## Problem description
Express the text lines from all of the items below as a single numbered list, omitting blank lines and leaving out the pictures.
───── Provided records ─────
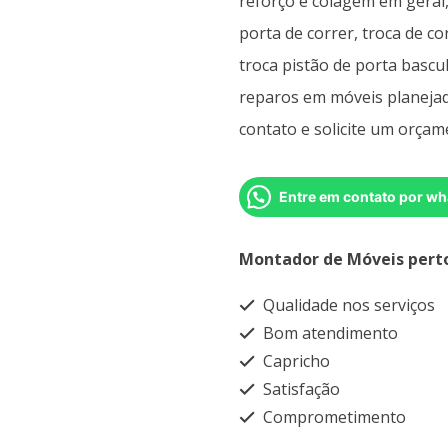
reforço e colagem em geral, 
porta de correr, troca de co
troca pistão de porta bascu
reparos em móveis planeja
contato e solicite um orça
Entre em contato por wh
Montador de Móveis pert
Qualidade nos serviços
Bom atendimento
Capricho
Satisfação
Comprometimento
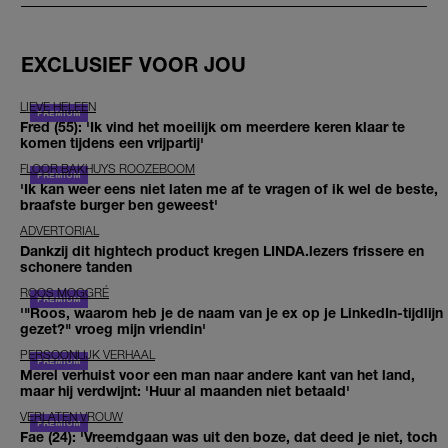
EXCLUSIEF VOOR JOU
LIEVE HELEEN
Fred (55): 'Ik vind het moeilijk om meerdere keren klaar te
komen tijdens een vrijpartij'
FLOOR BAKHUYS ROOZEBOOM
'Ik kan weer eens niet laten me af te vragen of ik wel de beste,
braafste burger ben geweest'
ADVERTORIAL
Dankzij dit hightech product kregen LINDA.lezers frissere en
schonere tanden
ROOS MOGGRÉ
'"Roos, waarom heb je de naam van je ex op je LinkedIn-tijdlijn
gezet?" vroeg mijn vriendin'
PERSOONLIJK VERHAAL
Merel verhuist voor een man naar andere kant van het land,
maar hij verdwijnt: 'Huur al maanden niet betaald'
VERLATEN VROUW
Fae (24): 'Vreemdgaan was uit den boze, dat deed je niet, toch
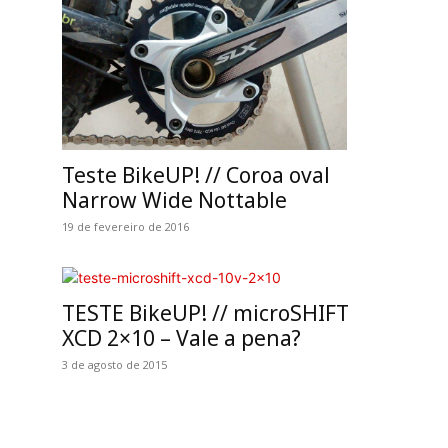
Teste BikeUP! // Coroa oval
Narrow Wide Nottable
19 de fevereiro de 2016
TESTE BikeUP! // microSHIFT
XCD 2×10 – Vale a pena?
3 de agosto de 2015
─────
## Answer area
1. reforço e colagem em geral, 
2. porta de correr, troca de co
3. troca pistão de porta bascu
4. reparos em móveis planeja
5. contato e solicite um orça
6. Entre em contato por wh
7. Montador de Móveis pert
8. Qualidade nos serviços
9. Bom atendimento
10. Capricho
11. Satisfação
12. Comprometimento
13. EXCLUSIEF VOOR JOU
14. LIEVE HELEEN
15. Fred (55): 'Ik vind het moeilijk om meerdere keren klaar te
16. komen tijdens een vrijpartij'
17. FLOOR BAKHUYS ROOZEBOOM
18. 'Ik kan weer eens niet laten me af te vragen of ik wel de beste,
19. braafste burger ben geweest'
20. ADVERTORIAL
21. Dankzij dit hightech product kregen LINDA.lezers frissere en
22. schonere tanden
23. ROOS MOGGRÉ
24. '"Roos, waarom heb je de naam van je ex op je LinkedIn-tijdlijn
25. gezet?" vroeg mijn vriendin'
26. PERSOONLIJK VERHAAL
27. Merel verhuist voor een man naar andere kant van het land,
28. maar hij verdwijnt: 'Huur al maanden niet betaald'
29. VERLATEN VROUW
30. Fae (24): 'Vreemdgaan was uit den boze, dat deed je niet, toch
31. Teste BikeUP! // Coroa oval
32. Narrow Wide Nottable
33. 19 de fevereiro de 2016
34. TESTE BikeUP! // microSHIFT
35. XCD 2×10 – Vale a pena?
36. 3 de agosto de 2015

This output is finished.